● Exercise brief: For the entries below, the expected answer is the line with "right elbow: (38, 178)", the line with "left ear: (6, 42)", and every line between them, exactly as written, and nothing more.

[Structured pose outputs]
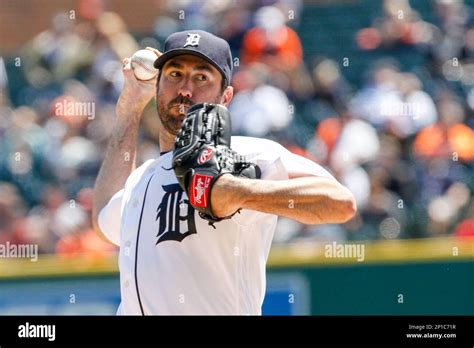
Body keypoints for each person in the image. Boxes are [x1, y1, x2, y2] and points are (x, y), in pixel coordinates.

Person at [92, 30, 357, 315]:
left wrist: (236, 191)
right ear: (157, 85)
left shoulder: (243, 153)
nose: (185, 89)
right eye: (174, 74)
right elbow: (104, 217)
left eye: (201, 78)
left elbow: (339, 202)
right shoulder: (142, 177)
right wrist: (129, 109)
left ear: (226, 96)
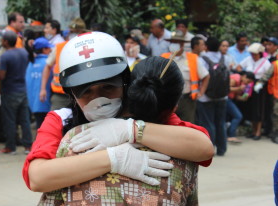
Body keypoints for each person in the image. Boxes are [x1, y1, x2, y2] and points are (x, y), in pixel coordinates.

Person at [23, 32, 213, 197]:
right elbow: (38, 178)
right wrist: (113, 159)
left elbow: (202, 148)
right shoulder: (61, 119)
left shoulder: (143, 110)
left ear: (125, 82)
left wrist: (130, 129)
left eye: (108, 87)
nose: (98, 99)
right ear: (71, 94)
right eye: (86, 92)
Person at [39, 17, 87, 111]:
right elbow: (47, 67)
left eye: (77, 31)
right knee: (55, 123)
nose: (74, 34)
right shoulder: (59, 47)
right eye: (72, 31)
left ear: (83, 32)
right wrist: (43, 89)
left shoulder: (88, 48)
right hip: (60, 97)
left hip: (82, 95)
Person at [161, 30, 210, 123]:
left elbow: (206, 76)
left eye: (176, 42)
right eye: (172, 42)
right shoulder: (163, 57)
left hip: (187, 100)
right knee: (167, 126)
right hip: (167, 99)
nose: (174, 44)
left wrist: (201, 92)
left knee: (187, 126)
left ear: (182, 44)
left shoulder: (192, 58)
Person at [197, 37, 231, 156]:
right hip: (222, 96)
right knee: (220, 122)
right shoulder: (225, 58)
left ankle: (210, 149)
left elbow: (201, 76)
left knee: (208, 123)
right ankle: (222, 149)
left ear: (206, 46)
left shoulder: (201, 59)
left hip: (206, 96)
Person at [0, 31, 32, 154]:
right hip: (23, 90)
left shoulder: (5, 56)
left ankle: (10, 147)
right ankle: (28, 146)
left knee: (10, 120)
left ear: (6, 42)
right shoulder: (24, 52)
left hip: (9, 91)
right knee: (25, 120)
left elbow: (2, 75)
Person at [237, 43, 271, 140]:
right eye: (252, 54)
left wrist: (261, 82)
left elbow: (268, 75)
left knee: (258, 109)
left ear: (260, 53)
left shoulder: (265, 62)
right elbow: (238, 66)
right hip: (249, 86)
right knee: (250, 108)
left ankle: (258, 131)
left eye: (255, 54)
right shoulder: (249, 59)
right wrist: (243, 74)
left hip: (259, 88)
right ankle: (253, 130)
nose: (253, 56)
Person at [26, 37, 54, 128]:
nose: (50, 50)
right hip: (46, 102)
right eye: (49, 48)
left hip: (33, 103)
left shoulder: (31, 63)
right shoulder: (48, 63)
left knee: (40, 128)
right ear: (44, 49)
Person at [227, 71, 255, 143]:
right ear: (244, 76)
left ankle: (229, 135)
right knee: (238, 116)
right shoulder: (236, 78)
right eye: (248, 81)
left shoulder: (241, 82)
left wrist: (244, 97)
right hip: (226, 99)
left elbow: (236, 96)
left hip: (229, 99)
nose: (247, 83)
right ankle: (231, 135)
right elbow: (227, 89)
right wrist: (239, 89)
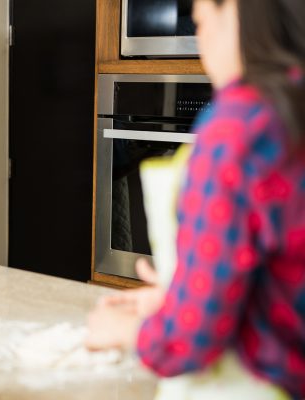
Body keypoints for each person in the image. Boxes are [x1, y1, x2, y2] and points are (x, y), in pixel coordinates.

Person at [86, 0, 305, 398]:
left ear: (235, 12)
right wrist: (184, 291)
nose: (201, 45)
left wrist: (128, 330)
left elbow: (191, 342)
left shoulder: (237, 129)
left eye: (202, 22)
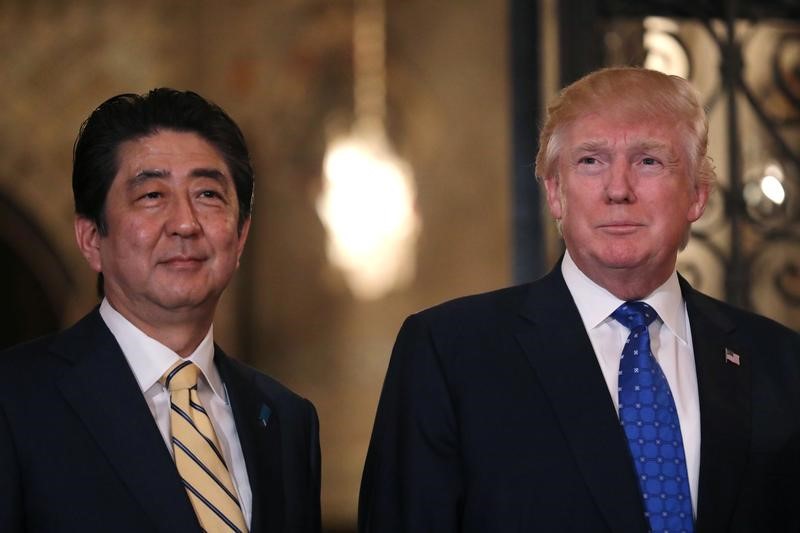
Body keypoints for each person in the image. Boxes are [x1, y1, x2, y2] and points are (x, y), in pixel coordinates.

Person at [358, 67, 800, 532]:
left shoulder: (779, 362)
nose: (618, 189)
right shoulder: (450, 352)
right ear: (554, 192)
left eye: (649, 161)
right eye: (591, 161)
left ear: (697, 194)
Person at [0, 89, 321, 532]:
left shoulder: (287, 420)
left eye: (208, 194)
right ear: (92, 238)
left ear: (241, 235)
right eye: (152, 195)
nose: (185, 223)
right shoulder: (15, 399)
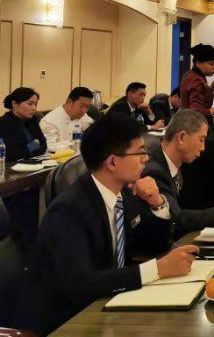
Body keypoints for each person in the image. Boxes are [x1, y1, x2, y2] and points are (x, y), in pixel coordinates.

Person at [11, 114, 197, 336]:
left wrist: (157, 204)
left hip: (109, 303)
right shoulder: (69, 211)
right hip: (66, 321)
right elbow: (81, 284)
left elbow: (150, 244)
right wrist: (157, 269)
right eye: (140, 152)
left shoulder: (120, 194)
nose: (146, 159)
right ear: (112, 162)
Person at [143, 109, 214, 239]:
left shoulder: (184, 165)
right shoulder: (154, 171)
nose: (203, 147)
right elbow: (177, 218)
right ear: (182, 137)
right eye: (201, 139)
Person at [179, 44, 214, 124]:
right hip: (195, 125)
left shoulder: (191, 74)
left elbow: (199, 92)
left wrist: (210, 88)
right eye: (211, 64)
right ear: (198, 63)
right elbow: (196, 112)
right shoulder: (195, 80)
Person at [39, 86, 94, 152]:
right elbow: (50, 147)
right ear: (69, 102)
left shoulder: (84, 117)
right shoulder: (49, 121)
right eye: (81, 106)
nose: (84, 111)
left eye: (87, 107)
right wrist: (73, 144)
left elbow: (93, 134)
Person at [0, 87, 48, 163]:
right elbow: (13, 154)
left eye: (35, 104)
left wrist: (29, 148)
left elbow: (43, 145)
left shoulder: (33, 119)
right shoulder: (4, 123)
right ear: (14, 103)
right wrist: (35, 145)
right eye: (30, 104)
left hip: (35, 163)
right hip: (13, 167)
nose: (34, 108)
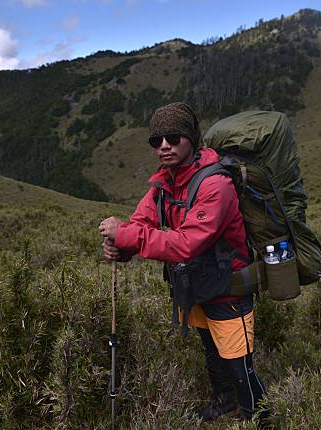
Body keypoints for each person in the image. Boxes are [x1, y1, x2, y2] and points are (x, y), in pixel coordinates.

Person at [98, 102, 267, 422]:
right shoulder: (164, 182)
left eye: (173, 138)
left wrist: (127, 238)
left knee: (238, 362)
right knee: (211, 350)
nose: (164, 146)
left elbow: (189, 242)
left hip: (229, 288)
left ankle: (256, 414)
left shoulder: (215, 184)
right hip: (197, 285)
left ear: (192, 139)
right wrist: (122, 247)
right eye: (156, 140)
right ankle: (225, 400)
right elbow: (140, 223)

● Answer space:
right elbow: (38, 178)
right wrist: (113, 159)
left elbow: (202, 148)
right shoulder: (61, 119)
left shoulder: (143, 110)
left ear: (125, 82)
left wrist: (130, 129)
left eye: (108, 87)
nose: (98, 99)
right ear: (71, 94)
right eye: (86, 92)
Person at [39, 17, 87, 111]:
right elbow: (47, 67)
left eye: (77, 31)
right knee: (55, 123)
nose: (74, 34)
right shoulder: (59, 47)
right eye: (72, 31)
left ear: (83, 32)
right wrist: (43, 89)
left shoulder: (88, 48)
right hip: (60, 97)
left hip: (82, 95)
Person at [161, 30, 210, 123]:
left elbow: (206, 76)
left eye: (176, 42)
right eye: (172, 42)
right shoulder: (163, 57)
left hip: (187, 100)
right knee: (167, 126)
right hip: (167, 99)
nose: (174, 44)
left wrist: (201, 92)
left knee: (187, 126)
left ear: (182, 44)
left shoulder: (192, 58)
Person at [197, 37, 231, 156]:
right hip: (222, 96)
right knee: (220, 122)
right shoulder: (225, 58)
left ankle: (210, 149)
left elbow: (201, 76)
left knee: (208, 123)
right ankle: (222, 149)
left ear: (206, 46)
left shoulder: (201, 59)
left hip: (206, 96)
Person at [0, 31, 32, 154]:
right hip: (23, 90)
left shoulder: (5, 56)
left ankle: (10, 147)
right ankle: (28, 146)
left knee: (10, 120)
left ear: (6, 42)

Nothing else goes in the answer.